Stored data entries:

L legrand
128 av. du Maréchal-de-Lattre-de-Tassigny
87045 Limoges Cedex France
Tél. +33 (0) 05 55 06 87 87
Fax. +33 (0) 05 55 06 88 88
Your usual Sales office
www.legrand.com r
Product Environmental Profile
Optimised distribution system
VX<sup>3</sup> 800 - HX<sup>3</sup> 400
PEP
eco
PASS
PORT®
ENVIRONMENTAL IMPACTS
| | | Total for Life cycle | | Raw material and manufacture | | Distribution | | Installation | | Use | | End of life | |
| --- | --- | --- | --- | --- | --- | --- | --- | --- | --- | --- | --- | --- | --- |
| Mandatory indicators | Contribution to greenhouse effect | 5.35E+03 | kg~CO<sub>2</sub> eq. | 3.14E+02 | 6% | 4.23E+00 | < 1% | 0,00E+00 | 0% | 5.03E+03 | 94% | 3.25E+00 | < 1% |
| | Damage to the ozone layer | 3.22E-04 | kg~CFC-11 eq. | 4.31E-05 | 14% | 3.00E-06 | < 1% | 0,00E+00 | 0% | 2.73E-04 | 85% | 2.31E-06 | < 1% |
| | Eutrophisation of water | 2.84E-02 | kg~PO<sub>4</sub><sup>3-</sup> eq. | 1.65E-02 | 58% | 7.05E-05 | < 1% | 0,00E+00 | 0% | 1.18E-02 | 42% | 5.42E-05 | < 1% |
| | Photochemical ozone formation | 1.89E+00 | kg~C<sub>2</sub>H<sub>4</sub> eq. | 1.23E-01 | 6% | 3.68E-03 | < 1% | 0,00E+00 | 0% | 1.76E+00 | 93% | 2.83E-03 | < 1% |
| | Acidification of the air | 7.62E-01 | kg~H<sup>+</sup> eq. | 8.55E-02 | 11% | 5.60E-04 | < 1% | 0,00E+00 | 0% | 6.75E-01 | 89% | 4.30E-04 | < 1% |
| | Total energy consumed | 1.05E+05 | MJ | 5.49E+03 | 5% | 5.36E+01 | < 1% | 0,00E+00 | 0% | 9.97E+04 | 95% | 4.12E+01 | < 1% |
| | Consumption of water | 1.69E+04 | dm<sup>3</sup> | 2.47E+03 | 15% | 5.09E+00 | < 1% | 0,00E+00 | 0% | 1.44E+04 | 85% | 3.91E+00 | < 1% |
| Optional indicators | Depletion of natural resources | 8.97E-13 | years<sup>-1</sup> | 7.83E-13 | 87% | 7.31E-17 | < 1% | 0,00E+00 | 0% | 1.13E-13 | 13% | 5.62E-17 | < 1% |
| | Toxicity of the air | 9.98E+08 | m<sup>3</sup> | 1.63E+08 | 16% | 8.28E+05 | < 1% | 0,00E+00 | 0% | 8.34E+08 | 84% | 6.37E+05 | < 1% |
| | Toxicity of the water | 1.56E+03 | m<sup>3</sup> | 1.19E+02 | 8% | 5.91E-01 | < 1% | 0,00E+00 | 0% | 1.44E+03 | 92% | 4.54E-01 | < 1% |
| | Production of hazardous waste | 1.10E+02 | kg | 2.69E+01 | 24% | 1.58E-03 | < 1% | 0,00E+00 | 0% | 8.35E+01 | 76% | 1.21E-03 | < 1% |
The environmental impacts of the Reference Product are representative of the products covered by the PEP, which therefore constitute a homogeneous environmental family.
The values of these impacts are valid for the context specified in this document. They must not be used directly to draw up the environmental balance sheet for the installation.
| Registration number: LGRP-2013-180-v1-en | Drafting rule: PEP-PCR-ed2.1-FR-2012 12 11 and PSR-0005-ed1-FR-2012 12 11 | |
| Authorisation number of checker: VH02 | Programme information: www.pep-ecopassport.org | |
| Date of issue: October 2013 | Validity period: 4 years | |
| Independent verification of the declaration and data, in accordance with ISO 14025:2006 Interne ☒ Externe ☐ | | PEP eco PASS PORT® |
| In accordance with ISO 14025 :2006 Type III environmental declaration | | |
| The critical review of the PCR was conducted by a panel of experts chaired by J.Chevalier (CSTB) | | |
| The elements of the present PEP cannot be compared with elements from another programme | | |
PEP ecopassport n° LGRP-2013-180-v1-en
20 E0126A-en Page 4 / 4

What the exercise asks:
Proceeding from the line containing "1.21E-03 | < 1% |" through the line containing "J.Chevalier (CSTB) | | |", transcribe the lines above exactly, both end lines included.

Solution for this exercise:
| | Production of hazardous waste | 1.10E+02 | kg | 2.69E+01 | 24% | 1.58E-03 | < 1% | 0,00E+00 | 0% | 8.35E+01 | 76% | 1.21E-03 | < 1% |
The environmental impacts of the Reference Product are representative of the products covered by the PEP, which therefore constitute a homogeneous environmental family.
The values of these impacts are valid for the context specified in this document. They must not be used directly to draw up the environmental balance sheet for the installation.
| Registration number: LGRP-2013-180-v1-en | Drafting rule: PEP-PCR-ed2.1-FR-2012 12 11 and PSR-0005-ed1-FR-2012 12 11 | |
| Authorisation number of checker: VH02 | Programme information: www.pep-ecopassport.org | |
| Date of issue: October 2013 | Validity period: 4 years | |
| Independent verification of the declaration and data, in accordance with ISO 14025:2006 Interne ☒ Externe ☐ | | PEP eco PASS PORT® |
| In accordance with ISO 14025 :2006 Type III environmental declaration | | |
| The critical review of the PCR was conducted by a panel of experts chaired by J.Chevalier (CSTB) | | |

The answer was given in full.